Nestes termos e nos mais de direito, com o douto suprimento de V. Exas., deve ser concedido provimento ao presente recurso e, em consequência, anulada a decisão recorrida, com todas as consequências legais.
*
Citada a Entidade Recorrida, o Senhor Secretário para a Economia e Finanças veio contestar o recurso com os fundamentos constantes de fls. 24 a 31, tendo formulado as seguintes conclusões:
1. O recurso que ora se contesta tem por objecto o indeferimento tácito do recurso hierárquico necessário do despacho do Senhor Director dos Serviços de Finanças de 15.12.2023, exarado na Inf. n.º 074/NAJ/VP/2023 de 28.11 notificado mediante o Ofício n.º 39/NAJ/VP/2023.
2. Aquele despacho indeferiu a reclamação apresentada pela recorrente em 3.11.2023 do acto do Director dos Serviços de Finanças que através do despacho de 10.10.2023, exarado na Inf. n.º 002/AT/2023 de 26.06, aplicou à recorrente a pena de multa correspondente a 15 dias de vencimento em sede de processo disciplinar por violação do disposto no artigo 281.° do ETAPM.
É, assim, a decisão punitiva o objecto do presente recurso.
POR IMPUGNAÇÃO
Da legalidade do despacho recorrido
3. Pugna a recorrente pela ilegalidade do despacho recorrido por erro nos pressupostos de facto e erro nos pressupostos de direito.
4. Entende a recorrente ter exercido o seu direito de queixa não consubstanciando a sua conduta a assédio moral no local de trabalho em relação ao seu colega C nem tão-pouco ter agido em co-autoria com o colega B.

* [REGISTOS APRESENTADOS]:
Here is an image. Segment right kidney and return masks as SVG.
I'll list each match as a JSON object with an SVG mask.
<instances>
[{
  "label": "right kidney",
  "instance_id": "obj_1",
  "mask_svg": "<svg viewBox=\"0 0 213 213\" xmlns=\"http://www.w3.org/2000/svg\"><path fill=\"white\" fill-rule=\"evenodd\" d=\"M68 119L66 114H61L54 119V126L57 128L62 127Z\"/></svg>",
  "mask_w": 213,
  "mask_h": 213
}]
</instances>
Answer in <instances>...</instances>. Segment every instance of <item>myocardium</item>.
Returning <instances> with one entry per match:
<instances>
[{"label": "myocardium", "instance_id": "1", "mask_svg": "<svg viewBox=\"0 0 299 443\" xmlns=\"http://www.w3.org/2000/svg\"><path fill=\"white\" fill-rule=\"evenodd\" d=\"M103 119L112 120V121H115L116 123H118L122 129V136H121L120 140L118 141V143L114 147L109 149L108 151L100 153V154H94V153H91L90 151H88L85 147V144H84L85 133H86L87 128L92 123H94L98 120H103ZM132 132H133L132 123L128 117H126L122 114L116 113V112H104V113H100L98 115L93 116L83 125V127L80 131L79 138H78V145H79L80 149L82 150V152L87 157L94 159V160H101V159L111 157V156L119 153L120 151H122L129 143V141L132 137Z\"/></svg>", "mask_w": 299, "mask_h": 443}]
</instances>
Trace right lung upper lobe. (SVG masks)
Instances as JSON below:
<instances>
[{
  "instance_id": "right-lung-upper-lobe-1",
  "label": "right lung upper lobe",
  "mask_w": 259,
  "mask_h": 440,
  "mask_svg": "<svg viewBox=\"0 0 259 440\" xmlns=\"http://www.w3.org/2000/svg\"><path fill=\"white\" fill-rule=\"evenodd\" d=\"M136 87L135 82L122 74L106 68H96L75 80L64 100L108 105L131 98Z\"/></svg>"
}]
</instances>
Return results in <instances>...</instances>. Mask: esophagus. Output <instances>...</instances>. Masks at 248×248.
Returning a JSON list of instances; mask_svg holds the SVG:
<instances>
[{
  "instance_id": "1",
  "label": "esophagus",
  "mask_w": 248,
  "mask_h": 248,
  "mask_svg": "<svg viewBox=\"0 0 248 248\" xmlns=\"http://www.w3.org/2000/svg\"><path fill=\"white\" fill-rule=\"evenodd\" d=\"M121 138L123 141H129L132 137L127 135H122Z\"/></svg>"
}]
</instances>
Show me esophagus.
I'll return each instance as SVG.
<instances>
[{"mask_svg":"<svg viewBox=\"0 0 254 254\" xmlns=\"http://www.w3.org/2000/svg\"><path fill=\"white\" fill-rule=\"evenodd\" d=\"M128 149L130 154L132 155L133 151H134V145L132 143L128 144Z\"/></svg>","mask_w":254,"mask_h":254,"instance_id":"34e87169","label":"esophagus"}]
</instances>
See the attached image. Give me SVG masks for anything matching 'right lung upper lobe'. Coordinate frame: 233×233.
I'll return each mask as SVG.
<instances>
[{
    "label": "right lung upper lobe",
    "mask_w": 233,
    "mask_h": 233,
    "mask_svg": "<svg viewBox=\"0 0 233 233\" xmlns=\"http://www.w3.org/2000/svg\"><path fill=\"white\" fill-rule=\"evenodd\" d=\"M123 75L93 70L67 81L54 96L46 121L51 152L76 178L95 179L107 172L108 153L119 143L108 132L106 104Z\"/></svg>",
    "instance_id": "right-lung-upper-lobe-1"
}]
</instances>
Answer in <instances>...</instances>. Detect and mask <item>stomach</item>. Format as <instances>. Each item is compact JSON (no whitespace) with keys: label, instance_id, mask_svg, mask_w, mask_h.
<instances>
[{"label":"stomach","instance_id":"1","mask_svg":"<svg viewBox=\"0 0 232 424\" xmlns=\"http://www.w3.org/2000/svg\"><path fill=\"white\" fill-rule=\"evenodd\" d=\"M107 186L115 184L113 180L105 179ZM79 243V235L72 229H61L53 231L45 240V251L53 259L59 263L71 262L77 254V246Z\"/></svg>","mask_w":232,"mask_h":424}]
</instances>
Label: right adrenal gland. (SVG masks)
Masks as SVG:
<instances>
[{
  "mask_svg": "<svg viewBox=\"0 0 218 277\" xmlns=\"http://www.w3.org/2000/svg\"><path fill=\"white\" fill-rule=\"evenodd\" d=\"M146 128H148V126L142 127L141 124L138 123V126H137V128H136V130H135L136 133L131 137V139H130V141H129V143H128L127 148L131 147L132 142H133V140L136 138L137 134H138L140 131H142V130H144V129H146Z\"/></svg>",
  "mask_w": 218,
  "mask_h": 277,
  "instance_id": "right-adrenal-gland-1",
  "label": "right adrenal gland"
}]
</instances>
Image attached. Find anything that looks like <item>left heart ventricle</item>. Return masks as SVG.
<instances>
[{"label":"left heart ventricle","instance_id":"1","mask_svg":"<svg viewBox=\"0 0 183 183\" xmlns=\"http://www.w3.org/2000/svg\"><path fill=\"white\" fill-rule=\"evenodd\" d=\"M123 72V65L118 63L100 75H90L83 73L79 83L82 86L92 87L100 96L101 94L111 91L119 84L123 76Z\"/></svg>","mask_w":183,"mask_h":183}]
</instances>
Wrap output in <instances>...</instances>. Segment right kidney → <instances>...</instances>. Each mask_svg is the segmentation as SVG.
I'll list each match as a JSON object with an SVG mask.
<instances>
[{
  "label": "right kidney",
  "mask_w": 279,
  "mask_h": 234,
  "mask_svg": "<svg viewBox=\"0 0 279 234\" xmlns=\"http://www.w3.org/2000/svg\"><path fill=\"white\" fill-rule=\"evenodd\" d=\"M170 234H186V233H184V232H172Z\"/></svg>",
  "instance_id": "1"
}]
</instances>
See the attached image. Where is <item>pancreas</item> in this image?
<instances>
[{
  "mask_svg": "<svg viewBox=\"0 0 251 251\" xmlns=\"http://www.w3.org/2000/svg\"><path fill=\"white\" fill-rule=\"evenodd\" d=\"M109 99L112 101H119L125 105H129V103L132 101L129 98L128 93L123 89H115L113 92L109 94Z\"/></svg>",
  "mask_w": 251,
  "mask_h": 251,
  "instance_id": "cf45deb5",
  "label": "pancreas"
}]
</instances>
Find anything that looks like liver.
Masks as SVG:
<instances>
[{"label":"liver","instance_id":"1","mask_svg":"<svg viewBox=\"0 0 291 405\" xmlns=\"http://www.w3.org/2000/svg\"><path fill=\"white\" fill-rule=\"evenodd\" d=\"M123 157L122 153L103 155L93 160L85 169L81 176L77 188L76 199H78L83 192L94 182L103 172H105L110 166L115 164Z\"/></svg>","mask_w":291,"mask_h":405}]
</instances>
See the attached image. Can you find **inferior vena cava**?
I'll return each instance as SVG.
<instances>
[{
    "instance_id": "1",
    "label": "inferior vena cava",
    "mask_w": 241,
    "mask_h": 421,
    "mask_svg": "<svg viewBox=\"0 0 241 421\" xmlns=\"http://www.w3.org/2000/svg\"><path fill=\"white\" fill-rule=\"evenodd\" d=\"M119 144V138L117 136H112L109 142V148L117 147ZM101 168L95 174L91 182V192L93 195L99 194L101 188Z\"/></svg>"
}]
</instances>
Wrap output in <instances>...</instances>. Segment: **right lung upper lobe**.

* [OBJETIVO]: Segundo o excerto citado, que pena foi aplicada à recorrente no processo disciplinar? Responda, por favor, numa frase.

* [RESPOSTA AO EXERCÍCIO]: Foi-lhe aplicada a pena de multa correspondente a 15 dias de vencimento.